#### Listed records
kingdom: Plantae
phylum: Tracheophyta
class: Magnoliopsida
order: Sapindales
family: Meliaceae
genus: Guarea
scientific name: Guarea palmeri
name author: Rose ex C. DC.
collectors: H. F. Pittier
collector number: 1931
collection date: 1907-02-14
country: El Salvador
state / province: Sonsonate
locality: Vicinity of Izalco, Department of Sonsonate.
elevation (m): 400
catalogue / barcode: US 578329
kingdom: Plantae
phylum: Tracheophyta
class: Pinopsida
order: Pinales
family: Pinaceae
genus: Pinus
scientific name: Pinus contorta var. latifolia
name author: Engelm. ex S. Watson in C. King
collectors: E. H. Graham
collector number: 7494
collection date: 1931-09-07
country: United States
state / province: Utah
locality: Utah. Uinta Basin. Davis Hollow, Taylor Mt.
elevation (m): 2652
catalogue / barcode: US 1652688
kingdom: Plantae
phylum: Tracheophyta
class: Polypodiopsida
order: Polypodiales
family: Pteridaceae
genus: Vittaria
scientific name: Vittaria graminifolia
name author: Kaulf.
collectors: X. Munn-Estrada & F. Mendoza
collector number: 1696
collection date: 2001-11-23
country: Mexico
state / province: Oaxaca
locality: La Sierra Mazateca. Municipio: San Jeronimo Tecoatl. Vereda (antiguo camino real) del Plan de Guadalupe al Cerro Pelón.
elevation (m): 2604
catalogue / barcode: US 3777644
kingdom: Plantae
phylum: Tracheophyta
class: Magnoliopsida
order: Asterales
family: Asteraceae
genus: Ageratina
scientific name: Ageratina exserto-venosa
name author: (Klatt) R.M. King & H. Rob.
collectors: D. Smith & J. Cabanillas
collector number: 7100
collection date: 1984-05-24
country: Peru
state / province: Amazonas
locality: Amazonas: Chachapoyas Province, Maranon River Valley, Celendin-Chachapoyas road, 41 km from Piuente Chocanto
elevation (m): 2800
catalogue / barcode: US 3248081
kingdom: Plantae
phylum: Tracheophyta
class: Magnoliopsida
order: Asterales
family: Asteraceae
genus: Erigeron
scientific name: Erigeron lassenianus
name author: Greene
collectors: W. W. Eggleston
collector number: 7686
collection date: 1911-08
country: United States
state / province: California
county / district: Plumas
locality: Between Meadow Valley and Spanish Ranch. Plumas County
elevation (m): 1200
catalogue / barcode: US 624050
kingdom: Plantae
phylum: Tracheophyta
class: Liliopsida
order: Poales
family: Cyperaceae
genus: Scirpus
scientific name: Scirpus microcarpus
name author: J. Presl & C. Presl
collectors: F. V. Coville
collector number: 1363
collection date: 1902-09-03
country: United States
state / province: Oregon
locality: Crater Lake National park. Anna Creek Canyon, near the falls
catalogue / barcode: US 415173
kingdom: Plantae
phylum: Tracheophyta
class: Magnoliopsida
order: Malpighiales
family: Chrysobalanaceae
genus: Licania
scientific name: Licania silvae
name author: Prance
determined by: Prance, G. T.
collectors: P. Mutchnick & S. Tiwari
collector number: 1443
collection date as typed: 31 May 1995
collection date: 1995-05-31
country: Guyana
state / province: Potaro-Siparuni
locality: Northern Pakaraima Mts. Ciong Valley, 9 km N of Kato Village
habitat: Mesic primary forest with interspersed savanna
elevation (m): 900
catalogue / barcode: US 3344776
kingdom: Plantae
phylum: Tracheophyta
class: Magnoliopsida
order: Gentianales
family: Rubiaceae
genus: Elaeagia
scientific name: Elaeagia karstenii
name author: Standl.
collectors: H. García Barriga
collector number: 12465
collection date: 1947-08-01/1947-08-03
########
**Set task**.
Rewrite the records above as a two-column CSV headed field and value, with one row for every field line in every record. Put each entry in its own quoted field, and replace any line breaks with spaces.

**Solution for this task**.
field,value
"kingdom:","Plantae"
"phylum:","Tracheophyta"
"class:","Magnoliopsida"
"order:","Sapindales"
"family:","Meliaceae"
"genus:","Guarea"
"scientific name:","Guarea palmeri"
"name author:","Rose ex C. DC."
"collectors:","H. F. Pittier"
"collector number:","1931"
"collection date:","1907-02-14"
"country:","El Salvador"
"state / province:","Sonsonate"
"locality:","Vicinity of Izalco, Department of Sonsonate."
"elevation (m):","400"
"catalogue / barcode:","US 578329"
"kingdom:","Plantae"
"phylum:","Tracheophyta"
"class:","Pinopsida"
"order:","Pinales"
"family:","Pinaceae"
"genus:","Pinus"
"scientific name:","Pinus contorta var. latifolia"
"name author:","Engelm. ex S. Watson in C. King"
"collectors:","E. H. Graham"
"collector number:","7494"
"collection date:","1931-09-07"
"country:","United States"
"state / province:","Utah"
"locality:","Utah. Uinta Basin. Davis Hollow, Taylor Mt."
"elevation (m):","2652"
"catalogue / barcode:","US 1652688"
"kingdom:","Plantae"
"phylum:","Tracheophyta"
"class:","Polypodiopsida"
"order:","Polypodiales"
"family:","Pteridaceae"
"genus:","Vittaria"
"scientific name:","Vittaria graminifolia"
"name author:","Kaulf."
"collectors:","X. Munn-Estrada & F. Mendoza"
"collector number:","1696"
"collection date:","2001-11-23"
"country:","Mexico"
"state / province:","Oaxaca"
"locality:","La Sierra Mazateca. Municipio: San Jeronimo Tecoatl. Vereda (antiguo camino real) del Plan de Guadalupe al Cerro Pelón."
"elevation (m):","2604"
"catalogue / barcode:","US 3777644"
"kingdom:","Plantae"
"phylum:","Tracheophyta"
"class:","Magnoliopsida"
"order:","Asterales"
"family:","Asteraceae"
"genus:","Ageratina"
"scientific name:","Ageratina exserto-venosa"
"name author:","(Klatt) R.M. King & H. Rob."
"collectors:","D. Smith & J. Cabanillas"
"collector number:","7100"
"collection date:","1984-05-24"
"country:","Peru"
"state / province:","Amazonas"
"locality:","Amazonas: Chachapoyas Province, Maranon River Valley, Celendin-Chachapoyas road, 41 km from Piuente Chocanto"
"elevation (m):","2800"
"catalogue / barcode:","US 3248081"
"kingdom:","Plantae"
"phylum:","Tracheophyta"
"class:","Magnoliopsida"
"order:","Asterales"
"family:","Asteraceae"
"genus:","Erigeron"
"scientific name:","Erigeron lassenianus"
"name author:","Greene"
"collectors:","W. W. Eggleston"
"collector number:","7686"
"collection date:","1911-08"
"country:","United States"
"state / province:","California"
"county / district:","Plumas"
"locality:","Between Meadow Valley and Spanish Ranch. Plumas County"
"elevation (m):","1200"
"catalogue / barcode:","US 624050"
"kingdom:","Plantae"
"phylum:","Tracheophyta"
"class:","Liliopsida"
"order:","Poales"
"family:","Cyperaceae"
"genus:","Scirpus"
"scientific name:","Scirpus microcarpus"
"name author:","J. Presl & C. Presl"
"collectors:","F. V. Coville"
"collector number:","1363"
"collection date:","1902-09-03"
"country:","United States"
"state / province:","Oregon"
"locality:","Crater Lake National park. Anna Creek Canyon, near the falls"
"catalogue / barcode:","US 415173"
"kingdom:","Plantae"
"phylum:","Tracheophyta"
"class:","Magnoliopsida"
"order:","Malpighiales"
"family:","Chrysobalanaceae"
"genus:","Licania"
"scientific name:","Licania silvae"
"name author:","Prance"
"determined by:","Prance, G. T."
"collectors:","P. Mutchnick & S. Tiwari"
"collector number:","1443"
"collection date as typed:","31 May 1995"
"collection date:","1995-05-31"
"country:","Guyana"
"state / province:","Potaro-Siparuni"
"locality:","Northern Pakaraima Mts. Ciong Valley, 9 km N of Kato Village"
"habitat:","Mesic primary forest with interspersed savanna"
"elevation (m):","900"
"catalogue / barcode:","US 3344776"
"kingdom:","Plantae"
"phylum:","Tracheophyta"
"class:","Magnoliopsida"
"order:","Gentianales"
"family:","Rubiaceae"
"genus:","Elaeagia"
"scientific name:","Elaeagia karstenii"
"name author:","Standl."
"collectors:","H. García Barriga"
"collector number:","12465"
"collection date:","1947-08-01/1947-08-03"